The people responsible for developing a database schema and those who write application programs for use by non-technical users typically have knowledge of and access to the entire schema, including direct access to the base tables of the database . However, it is usually undesirable to have end users working directly with base tables, primarily for security reasons. The relational data model therefore includes a way to provide end users with their own window into the database, one that hides the details of the overall database design and prohibits direct access to the base tables.

View Mechanism

A view is not stored with data. Instead, it is stored under a name in the database itself along with a database query that will retrieve its data. A view can therefore contain data from more than
  1. one table,
  2. selected rows, and
  3. selected columns.
Note: Although a view can be constructed in just about any way that you can query a relational database, many views can be used for data display. Only views that meet a strict set of rules can be used to modify data. The power of storing views in this way, however, is that whenever the user includes the name of the view in a data manipulation language statement, the DBMS executes the query associated with the view name and recreates the table of the view. This means that the data in a view will always be current. A view table remains in main memory only for the duration of the data manipulation statement in which it was used. As soon as the user issues another query, the view table is removed from main memory to be replaced by the result of the most recent query. A view table is therefore a virtual table[1].

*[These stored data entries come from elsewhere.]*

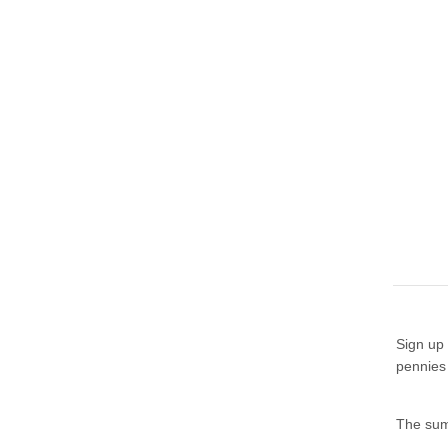
Sign up 
pennies
The summ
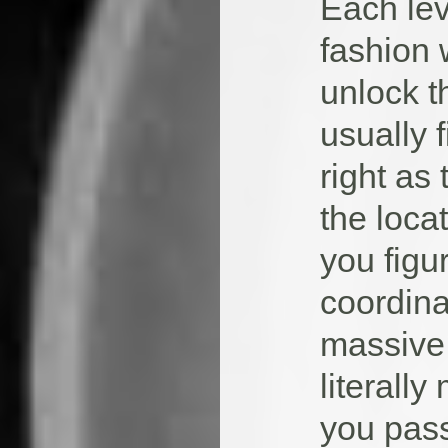
Each leve
fashion 
unlock t
usually 
right as
the loca
you figu
coordina
massive 
literall
you pass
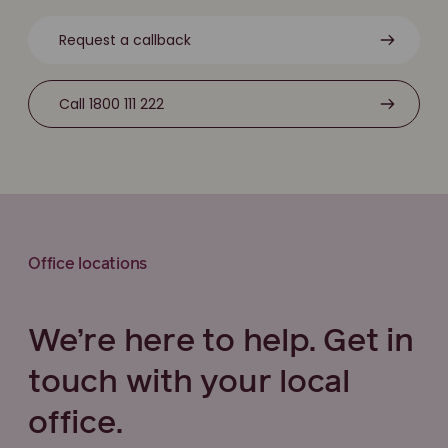
Request a callback
Call 1800 111 222
Office locations
We’re here to help. Get in
touch with your local
office.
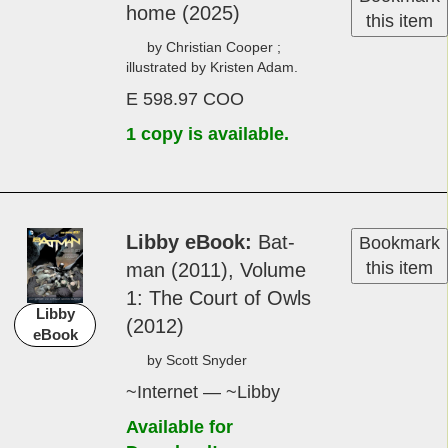
home (2025)
this item
by Christian Cooper ;
illustrated by Kristen Adam.
E 598.97 COO
1 copy is available.
Libby eBook
Bat­
Bookmark
this item
man (2011), Vol­ume
1: The Court of Owls
Libby
(2012)
eBook
by Scot­t Sny­der
~Internet — ~Libby
Available for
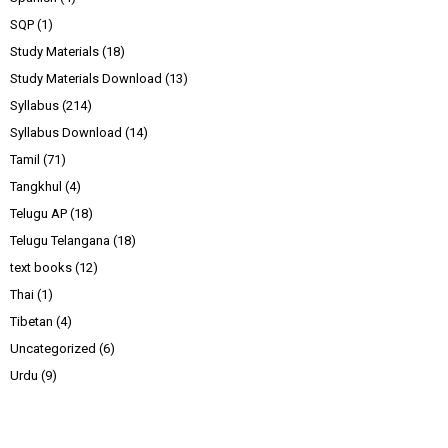
SQP
(1)
Study Materials
(18)
Study Materials Download
(13)
Syllabus
(214)
Syllabus Download
(14)
Tamil
(71)
Tangkhul
(4)
Telugu AP
(18)
Telugu Telangana
(18)
text books
(12)
Thai
(1)
Tibetan
(4)
Uncategorized
(6)
Urdu
(9)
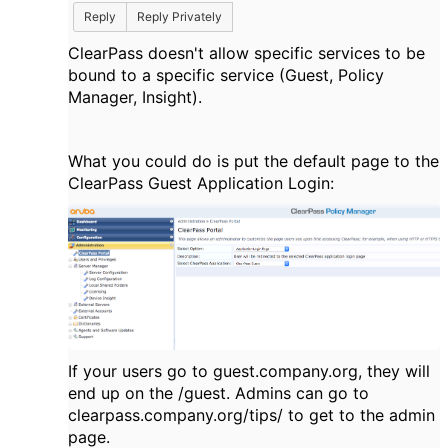
Reply
Reply Privately
ClearPass doesn't allow specific services to be
bound to a specific service (Guest, Policy
Manager, Insight).
What you could do is put the default page to the
ClearPass Guest Application Login:
If your users go to guest.company.org, they will
end up on the /guest. Admins can go to
clearpass.company.org/tips/ to get to the admin
page.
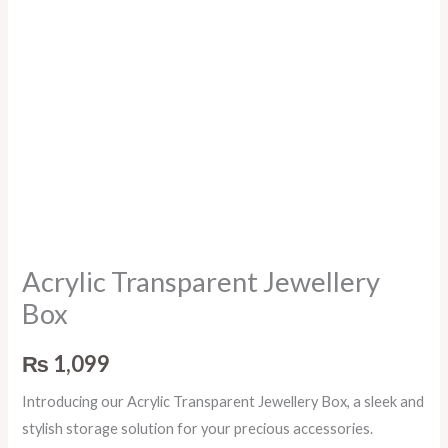
Acrylic Transparent Jewellery
Box
₨
1,099
Introducing our Acrylic Transparent Jewellery Box, a sleek and
stylish storage solution for your precious accessories.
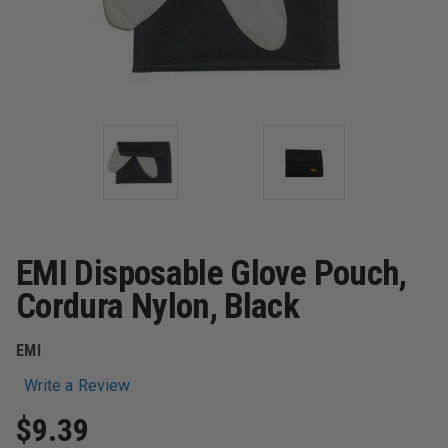
EMI Disposable Glove Pouch,
Cordura Nylon, Black
EMI
Write a Review
$9.39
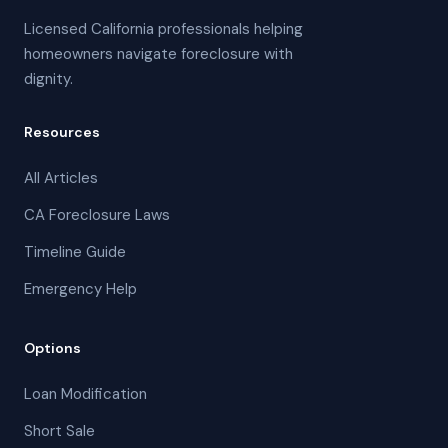
Licensed California professionals helping
homeowners navigate foreclosure with
dignity.
Resources
All Articles
CA Foreclosure Laws
Timeline Guide
Emergency Help
Options
Loan Modification
Short Sale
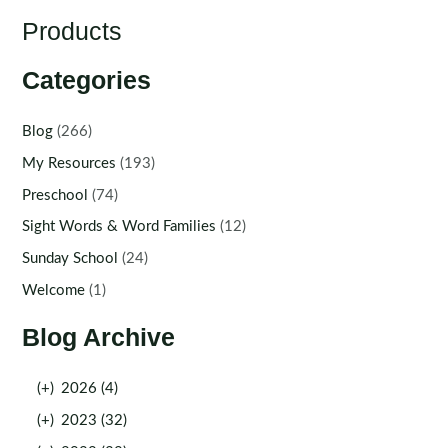
Products
Categories
Blog
(266)
My Resources
(193)
Preschool
(74)
Sight Words & Word Families
(12)
Sunday School
(24)
Welcome
(1)
Blog Archive
(+)
2026 (4)
(+)
2023 (32)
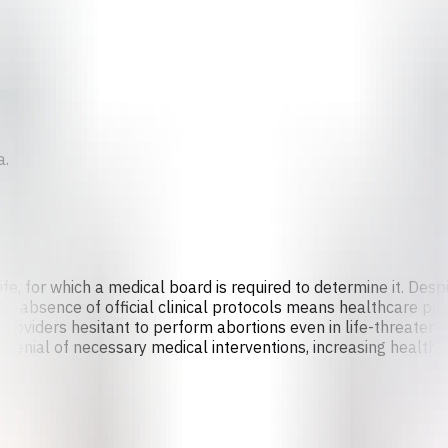
a.
ife, for which a medical board is required to determine it. Des
, the absence of official clinical protocols means healthcare 
 providers hesitant to perform abortions even in life-threatenin
denial of necessary medical interventions, increasing health r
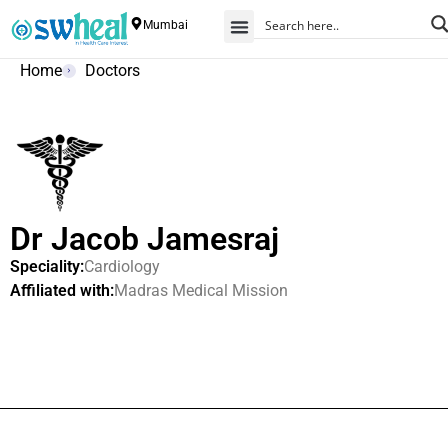
Mumbai
Home
Doctors
Dr Jacob Jamesraj
Speciality:
Cardiology
Affiliated with:
Madras Medical Mission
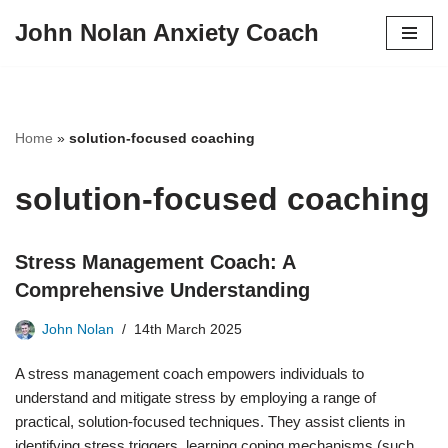
John Nolan Anxiety Coach
Skip
to
content
Home
»
solution-focused coaching
solution-focused coaching
Stress Management Coach: A
Comprehensive Understanding
John Nolan
14th March 2025
A stress management coach empowers individuals to
understand and mitigate stress by employing a range of
practical, solution-focused techniques. They assist clients in
identifying stress triggers, learning coping mechanisms (such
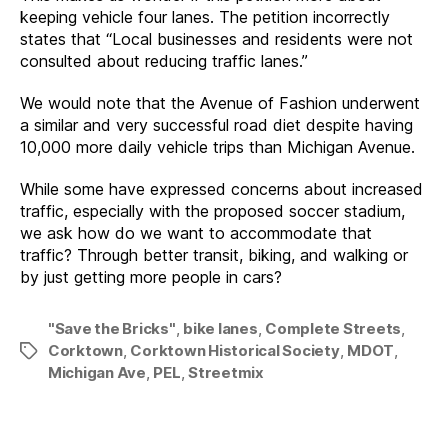
keeping vehicle four lanes. The petition incorrectly
states that “Local businesses and residents were not
consulted about reducing traffic lanes.”
We would note that the Avenue of Fashion underwent
a similar and very successful road diet despite having
10,000 more daily vehicle trips than Michigan Avenue.
While some have expressed concerns about increased
traffic, especially with the proposed soccer stadium,
we ask how do we want to accommodate that
traffic? Through better transit, biking, and walking or
by just getting more people in cars?
"Save the Bricks"
,
bike lanes
,
Complete Streets
,
Corktown
,
Corktown Historical Society
,
MDOT
,
Tags
Michigan Ave
,
PEL
,
Streetmix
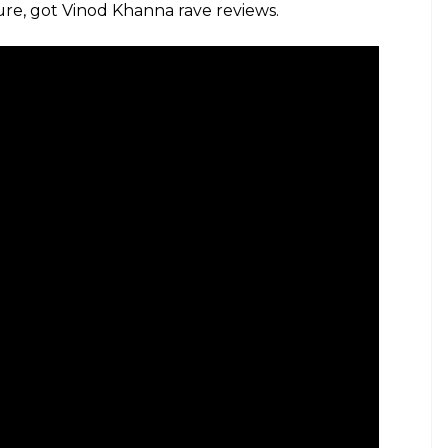
ure, got Vinod Khanna rave reviews.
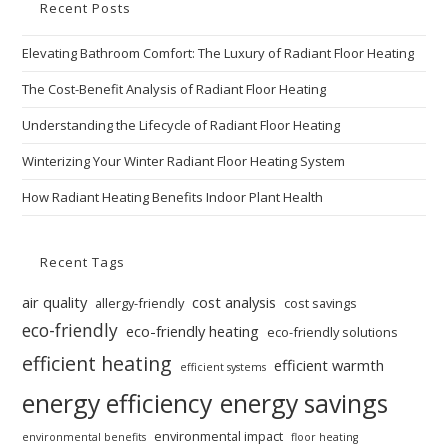
Recent Posts
Elevating Bathroom Comfort: The Luxury of Radiant Floor Heating
The Cost-Benefit Analysis of Radiant Floor Heating
Understanding the Lifecycle of Radiant Floor Heating
Winterizing Your Winter Radiant Floor Heating System
How Radiant Heating Benefits Indoor Plant Health
Recent Tags
air quality
cost analysis
allergy-friendly
cost savings
eco-friendly
eco-friendly heating
eco-friendly solutions
efficient heating
efficient warmth
efficient systems
energy efficiency
energy savings
environmental impact
environmental benefits
floor heating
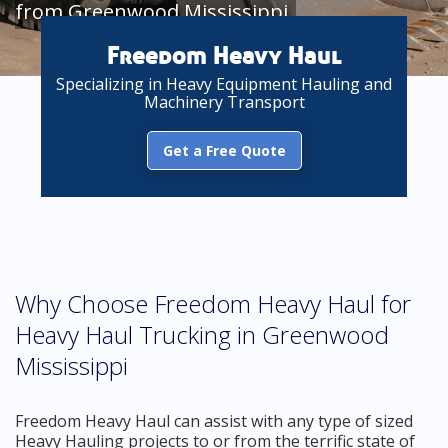
from Greenwood Mississippi
Freedom Heavy Haul
Specializing in Heavy Equipment Hauling and
Machinery Transport
Get a Free Quote
Why Choose Freedom Heavy Haul for
Heavy Haul Trucking in Greenwood
Mississippi
Freedom Heavy Haul can assist with any type of sized
Heavy Hauling projects to or from the terrific state of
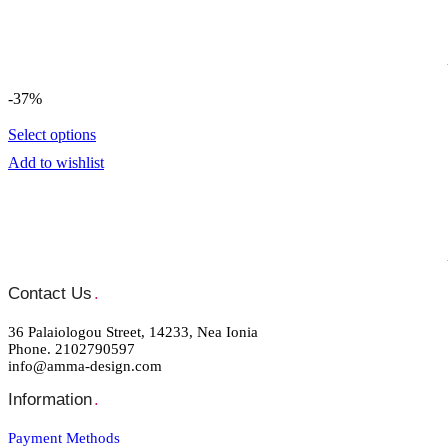
-37%
Select options
Add to wishlist
Contact Us
.
36 Palaiologou Street, 14233, Nea Ionia
Phone. 2102790597
info@amma-design.com
Information
.
Payment Μethods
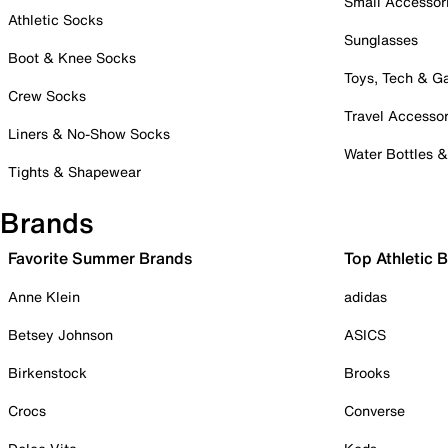
Small Accessor
Athletic Socks
Sunglasses
Boot & Knee Socks
Toys, Tech & 
Crew Socks
Travel Accessor
Liners & No-Show Socks
Water Bottles 
Tights & Shapewear
Brands
Favorite Summer Brands
Top Athletic 
Anne Klein
adidas
Betsey Johnson
ASICS
Birkenstock
Brooks
Crocs
Converse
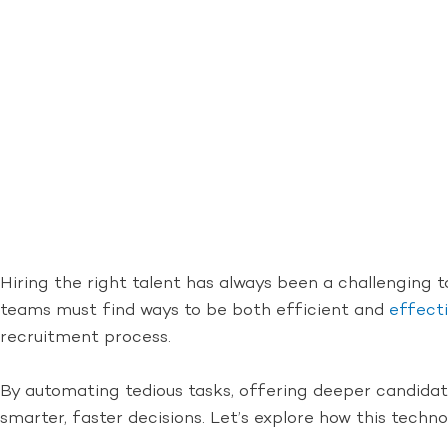
Hiring the right talent has always been a challenging t
teams must find ways to be both efficient and
effecti
recruitment process.
By automating tedious tasks, offering deeper candidate
smarter, faster decisions. Let’s explore how this tech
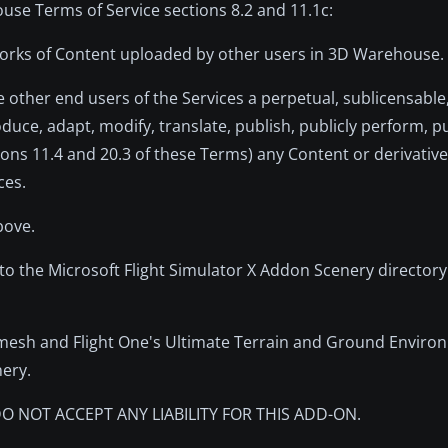
use Terms of Service sections 8.2 and 11.1c:
e works of Content uploaded by other users in 3D Warehouse.
e other end users of the Services a perpetual, sublicensable,
duce, adapt, modify, translate, publish, publicly perform, pu
ctions 11.4 and 20.3 of these Terms) any Content or derivativ
ces.
bove.
 to the Microsoft Flight Simulator X Addon Scenery directory
mesh and Flight One's Ultimate Terrain and Ground Enviro
nery.
O NOT ACCEPT ANY LIABILITY FOR THIS ADD-ON.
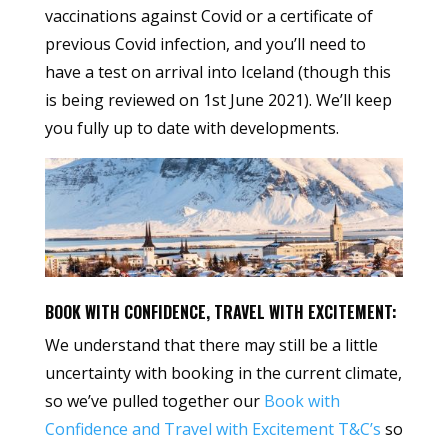
vaccinations against Covid or a certificate of
previous Covid infection, and you’ll need to
have a test on arrival into Iceland (though this
is being reviewed on 1st June 2021). We’ll keep
you fully up to date with developments.
BOOK WITH CONFIDENCE, TRAVEL WITH EXCITEMENT:
We understand that there may still be a little
uncertainty with booking in the current climate,
so we’ve pulled together our
Book with
Confidence and Travel with Excitement T&C’s
so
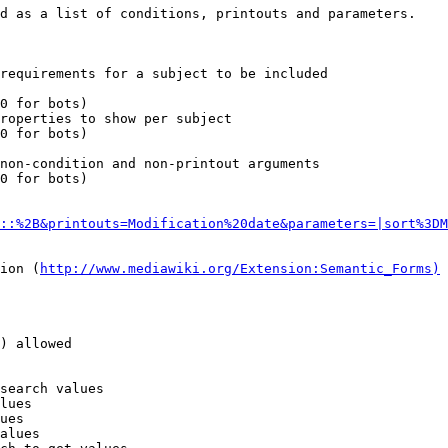
d as a list of conditions, printouts and parameters.

requirements for a subject to be included

0 for bots)

roperties to show per subject

0 for bots)

non-condition and non-printout arguments

0 for bots)

::%2B&printouts=Modification%20date&parameters=|sort%3DM
ion (
http://www.mediawiki.org/Extension:Semantic_Forms)
) allowed

search values

lues

ues

alues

Note: Some end user DBMSs give the user the ability to save the contents of a view as a base table. This is a undesirable feature, as there are no provisions for automatically updating the data in the saved table whenever the tables on which it was based change. The view table will therefore become out of date and inaccurate
[1]Virtual tables: Virtual tables are views which are logical structures and are created from one or more database tables after applying a function or clause such as GROUP BY or ORDER BY.